## THE TASK
Copy the material below, swapping each "scientific name" for "binomial name" and leaving everything else as it is.

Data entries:
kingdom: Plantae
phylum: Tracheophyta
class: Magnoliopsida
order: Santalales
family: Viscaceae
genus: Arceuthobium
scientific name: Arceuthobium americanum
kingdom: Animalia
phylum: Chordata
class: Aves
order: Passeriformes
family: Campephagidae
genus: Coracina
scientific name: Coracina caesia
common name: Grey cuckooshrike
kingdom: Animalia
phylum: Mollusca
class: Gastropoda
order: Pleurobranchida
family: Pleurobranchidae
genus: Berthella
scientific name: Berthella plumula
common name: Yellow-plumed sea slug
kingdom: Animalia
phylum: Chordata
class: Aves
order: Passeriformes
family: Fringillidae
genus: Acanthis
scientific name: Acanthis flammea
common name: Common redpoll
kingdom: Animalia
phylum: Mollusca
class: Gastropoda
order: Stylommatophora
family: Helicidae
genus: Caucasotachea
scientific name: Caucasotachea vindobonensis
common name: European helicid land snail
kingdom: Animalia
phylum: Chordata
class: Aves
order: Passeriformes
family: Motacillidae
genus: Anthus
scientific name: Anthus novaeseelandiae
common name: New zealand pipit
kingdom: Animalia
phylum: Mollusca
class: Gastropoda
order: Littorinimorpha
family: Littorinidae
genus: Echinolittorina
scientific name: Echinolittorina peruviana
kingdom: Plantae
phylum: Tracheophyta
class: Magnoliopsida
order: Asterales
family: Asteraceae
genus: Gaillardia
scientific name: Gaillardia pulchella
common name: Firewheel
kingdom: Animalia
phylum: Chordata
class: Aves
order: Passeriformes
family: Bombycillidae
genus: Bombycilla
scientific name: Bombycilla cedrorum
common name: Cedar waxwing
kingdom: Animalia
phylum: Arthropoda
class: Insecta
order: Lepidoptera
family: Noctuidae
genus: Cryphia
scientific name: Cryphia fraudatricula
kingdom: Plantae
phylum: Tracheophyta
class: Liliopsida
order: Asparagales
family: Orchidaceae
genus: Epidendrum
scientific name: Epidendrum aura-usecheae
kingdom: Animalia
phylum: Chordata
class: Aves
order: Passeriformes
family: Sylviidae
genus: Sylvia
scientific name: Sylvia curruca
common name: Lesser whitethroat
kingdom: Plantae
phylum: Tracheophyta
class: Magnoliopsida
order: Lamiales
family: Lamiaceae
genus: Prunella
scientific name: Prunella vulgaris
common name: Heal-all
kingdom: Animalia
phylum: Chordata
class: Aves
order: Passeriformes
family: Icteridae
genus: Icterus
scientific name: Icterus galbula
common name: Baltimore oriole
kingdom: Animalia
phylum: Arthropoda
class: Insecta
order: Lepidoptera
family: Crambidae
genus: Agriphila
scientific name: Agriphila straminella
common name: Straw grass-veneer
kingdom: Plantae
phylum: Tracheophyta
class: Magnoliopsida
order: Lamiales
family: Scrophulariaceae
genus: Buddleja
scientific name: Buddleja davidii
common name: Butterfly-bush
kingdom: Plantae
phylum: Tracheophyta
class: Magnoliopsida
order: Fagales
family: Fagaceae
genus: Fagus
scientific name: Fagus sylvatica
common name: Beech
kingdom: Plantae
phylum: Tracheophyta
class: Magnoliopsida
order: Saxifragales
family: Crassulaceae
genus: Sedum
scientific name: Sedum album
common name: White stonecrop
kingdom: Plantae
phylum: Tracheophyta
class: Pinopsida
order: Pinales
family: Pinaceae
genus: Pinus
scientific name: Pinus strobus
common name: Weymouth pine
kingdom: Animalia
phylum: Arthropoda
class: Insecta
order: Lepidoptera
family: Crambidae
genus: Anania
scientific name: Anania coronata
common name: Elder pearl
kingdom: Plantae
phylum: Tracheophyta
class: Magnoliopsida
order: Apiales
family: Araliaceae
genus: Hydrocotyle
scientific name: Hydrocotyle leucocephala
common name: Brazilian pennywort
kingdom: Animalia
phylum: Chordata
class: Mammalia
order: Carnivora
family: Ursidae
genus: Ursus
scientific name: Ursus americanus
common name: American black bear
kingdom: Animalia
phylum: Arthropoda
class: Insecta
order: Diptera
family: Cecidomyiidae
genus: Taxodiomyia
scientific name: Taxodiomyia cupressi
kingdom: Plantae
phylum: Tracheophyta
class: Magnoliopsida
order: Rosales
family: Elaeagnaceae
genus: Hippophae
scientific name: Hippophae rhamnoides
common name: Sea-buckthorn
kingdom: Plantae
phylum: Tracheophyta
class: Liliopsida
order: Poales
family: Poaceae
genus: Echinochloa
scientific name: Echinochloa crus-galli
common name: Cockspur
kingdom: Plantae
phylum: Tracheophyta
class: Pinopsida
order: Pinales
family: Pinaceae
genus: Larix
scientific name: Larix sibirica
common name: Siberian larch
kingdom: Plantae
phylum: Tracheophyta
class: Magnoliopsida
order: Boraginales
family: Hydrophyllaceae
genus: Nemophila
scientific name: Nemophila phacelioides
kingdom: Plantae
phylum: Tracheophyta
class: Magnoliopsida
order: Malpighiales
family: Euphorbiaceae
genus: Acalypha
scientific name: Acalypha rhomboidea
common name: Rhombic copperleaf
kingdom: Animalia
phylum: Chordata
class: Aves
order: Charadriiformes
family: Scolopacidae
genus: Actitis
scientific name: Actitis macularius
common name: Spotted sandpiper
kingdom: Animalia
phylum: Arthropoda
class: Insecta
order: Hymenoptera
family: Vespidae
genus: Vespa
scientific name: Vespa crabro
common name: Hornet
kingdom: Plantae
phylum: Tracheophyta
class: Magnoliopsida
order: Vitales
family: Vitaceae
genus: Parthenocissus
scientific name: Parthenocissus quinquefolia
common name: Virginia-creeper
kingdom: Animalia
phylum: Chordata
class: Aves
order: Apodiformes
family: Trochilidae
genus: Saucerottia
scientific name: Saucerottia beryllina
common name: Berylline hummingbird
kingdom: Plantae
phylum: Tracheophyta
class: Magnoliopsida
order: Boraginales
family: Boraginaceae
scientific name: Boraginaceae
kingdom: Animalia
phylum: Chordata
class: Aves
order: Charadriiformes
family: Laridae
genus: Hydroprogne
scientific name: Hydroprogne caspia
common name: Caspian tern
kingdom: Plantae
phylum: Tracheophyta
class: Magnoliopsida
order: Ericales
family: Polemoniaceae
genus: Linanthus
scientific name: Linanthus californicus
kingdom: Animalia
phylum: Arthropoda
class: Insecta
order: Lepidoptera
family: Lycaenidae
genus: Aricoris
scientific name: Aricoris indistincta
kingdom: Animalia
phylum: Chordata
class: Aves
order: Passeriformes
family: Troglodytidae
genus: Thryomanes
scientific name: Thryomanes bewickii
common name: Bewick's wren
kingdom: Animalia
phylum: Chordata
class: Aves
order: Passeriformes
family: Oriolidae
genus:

## SOLUTION TO THIS EXERCISE
kingdom: Plantae
phylum: Tracheophyta
class: Magnoliopsida
order: Santalales
family: Viscaceae
genus: Arceuthobium
binomial name: Arceuthobium americanum
kingdom: Animalia
phylum: Chordata
class: Aves
order: Passeriformes
family: Campephagidae
genus: Coracina
binomial name: Coracina caesia
common name: Grey cuckooshrike
kingdom: Animalia
phylum: Mollusca
class: Gastropoda
order: Pleurobranchida
family: Pleurobranchidae
genus: Berthella
binomial name: Berthella plumula
common name: Yellow-plumed sea slug
kingdom: Animalia
phylum: Chordata
class: Aves
order: Passeriformes
family: Fringillidae
genus: Acanthis
binomial name: Acanthis flammea
common name: Common redpoll
kingdom: Animalia
phylum: Mollusca
class: Gastropoda
order: Stylommatophora
family: Helicidae
genus: Caucasotachea
binomial name: Caucasotachea vindobonensis
common name: European helicid land snail
kingdom: Animalia
phylum: Chordata
class: Aves
order: Passeriformes
family: Motacillidae
genus: Anthus
binomial name: Anthus novaeseelandiae
common name: New zealand pipit
kingdom: Animalia
phylum: Mollusca
class: Gastropoda
order: Littorinimorpha
family: Littorinidae
genus: Echinolittorina
binomial name: Echinolittorina peruviana
kingdom: Plantae
phylum: Tracheophyta
class: Magnoliopsida
order: Asterales
family: Asteraceae
genus: Gaillardia
binomial name: Gaillardia pulchella
common name: Firewheel
kingdom: Animalia
phylum: Chordata
class: Aves
order: Passeriformes
family: Bombycillidae
genus: Bombycilla
binomial name: Bombycilla cedrorum
common name: Cedar waxwing
kingdom: Animalia
phylum: Arthropoda
class: Insecta
order: Lepidoptera
family: Noctuidae
genus: Cryphia
binomial name: Cryphia fraudatricula
kingdom: Plantae
phylum: Tracheophyta
class: Liliopsida
order: Asparagales
family: Orchidaceae
genus: Epidendrum
binomial name: Epidendrum aura-usecheae
kingdom: Animalia
phylum: Chordata
class: Aves
order: Passeriformes
family: Sylviidae
genus: Sylvia
binomial name: Sylvia curruca
common name: Lesser whitethroat
kingdom: Plantae
phylum: Tracheophyta
class: Magnoliopsida
order: Lamiales
family: Lamiaceae
genus: Prunella
binomial name: Prunella vulgaris
common name: Heal-all
kingdom: Animalia
phylum: Chordata
class: Aves
order: Passeriformes
family: Icteridae
genus: Icterus
binomial name: Icterus galbula
common name: Baltimore oriole
kingdom: Animalia
phylum: Arthropoda
class: Insecta
order: Lepidoptera
family: Crambidae
genus: Agriphila
binomial name: Agriphila straminella
common name: Straw grass-veneer
kingdom: Plantae
phylum: Tracheophyta
class: Magnoliopsida
order: Lamiales
family: Scrophulariaceae
genus: Buddleja
binomial name: Buddleja davidii
common name: Butterfly-bush
kingdom: Plantae
phylum: Tracheophyta
class: Magnoliopsida
order: Fagales
family: Fagaceae
genus: Fagus
binomial name: Fagus sylvatica
common name: Beech
kingdom: Plantae
phylum: Tracheophyta
class: Magnoliopsida
order: Saxifragales
family: Crassulaceae
genus: Sedum
binomial name: Sedum album
common name: White stonecrop
kingdom: Plantae
phylum: Tracheophyta
class: Pinopsida
order: Pinales
family: Pinaceae
genus: Pinus
binomial name: Pinus strobus
common name: Weymouth pine
kingdom: Animalia
phylum: Arthropoda
class: Insecta
order: Lepidoptera
family: Crambidae
genus: Anania
binomial name: Anania coronata
common name: Elder pearl
kingdom: Plantae
phylum: Tracheophyta
class: Magnoliopsida
order: Apiales
family: Araliaceae
genus: Hydrocotyle
binomial name: Hydrocotyle leucocephala
common name: Brazilian pennywort
kingdom: Animalia
phylum: Chordata
class: Mammalia
order: Carnivora
family: Ursidae
genus: Ursus
binomial name: Ursus americanus
common name: American black bear
kingdom: Animalia
phylum: Arthropoda
class: Insecta
order: Diptera
family: Cecidomyiidae
genus: Taxodiomyia
binomial name: Taxodiomyia cupressi
kingdom: Plantae
phylum: Tracheophyta
class: Magnoliopsida
order: Rosales
family: Elaeagnaceae
genus: Hippophae
binomial name: Hippophae rhamnoides
common name: Sea-buckthorn
kingdom: Plantae
phylum: Tracheophyta
class: Liliopsida
order: Poales
family: Poaceae
genus: Echinochloa
binomial name: Echinochloa crus-galli
common name: Cockspur
kingdom: Plantae
phylum: Tracheophyta
class: Pinopsida
order: Pinales
family: Pinaceae
genus: Larix
binomial name: Larix sibirica
common name: Siberian larch
kingdom: Plantae
phylum: Tracheophyta
class: Magnoliopsida
order: Boraginales
family: Hydrophyllaceae
genus: Nemophila
binomial name: Nemophila phacelioides
kingdom: Plantae
phylum: Tracheophyta
class: Magnoliopsida
order: Malpighiales
family: Euphorbiaceae
genus: Acalypha
binomial name: Acalypha rhomboidea
common name: Rhombic copperleaf
kingdom: Animalia
phylum: Chordata
class: Aves
order: Charadriiformes
family: Scolopacidae
genus: Actitis
binomial name: Actitis macularius
common name: Spotted sandpiper
kingdom: Animalia
phylum: Arthropoda
class: Insecta
order: Hymenoptera
family: Vespidae
genus: Vespa
binomial name: Vespa crabro
common name: Hornet
kingdom: Plantae
phylum: Tracheophyta
class: Magnoliopsida
order: Vitales
family: Vitaceae
genus: Parthenocissus
binomial name: Parthenocissus quinquefolia
common name: Virginia-creeper
kingdom: Animalia
phylum: Chordata
class: Aves
order: Apodiformes
family: Trochilidae
genus: Saucerottia
binomial name: Saucerottia beryllina
common name: Berylline hummingbird
kingdom: Plantae
phylum: Tracheophyta
class: Magnoliopsida
order: Boraginales
family: Boraginaceae
binomial name: Boraginaceae
kingdom: Animalia
phylum: Chordata
class: Aves
order: Charadriiformes
family: Laridae
genus: Hydroprogne
binomial name: Hydroprogne caspia
common name: Caspian tern
kingdom: Plantae
phylum: Tracheophyta
class: Magnoliopsida
order: Ericales
family: Polemoniaceae
genus: Linanthus
binomial name: Linanthus californicus
kingdom: Animalia
phylum: Arthropoda
class: Insecta
order: Lepidoptera
family: Lycaenidae
genus: Aricoris
binomial name: Aricoris indistincta
kingdom: Animalia
phylum: Chordata
class: Aves
order: Passeriformes
family: Troglodytidae
genus: Thryomanes
binomial name: Thryomanes bewickii
common name: Bewick's wren
kingdom: Animalia
phylum: Chordata
class: Aves
order: Passeriformes
family: Oriolidae
genus:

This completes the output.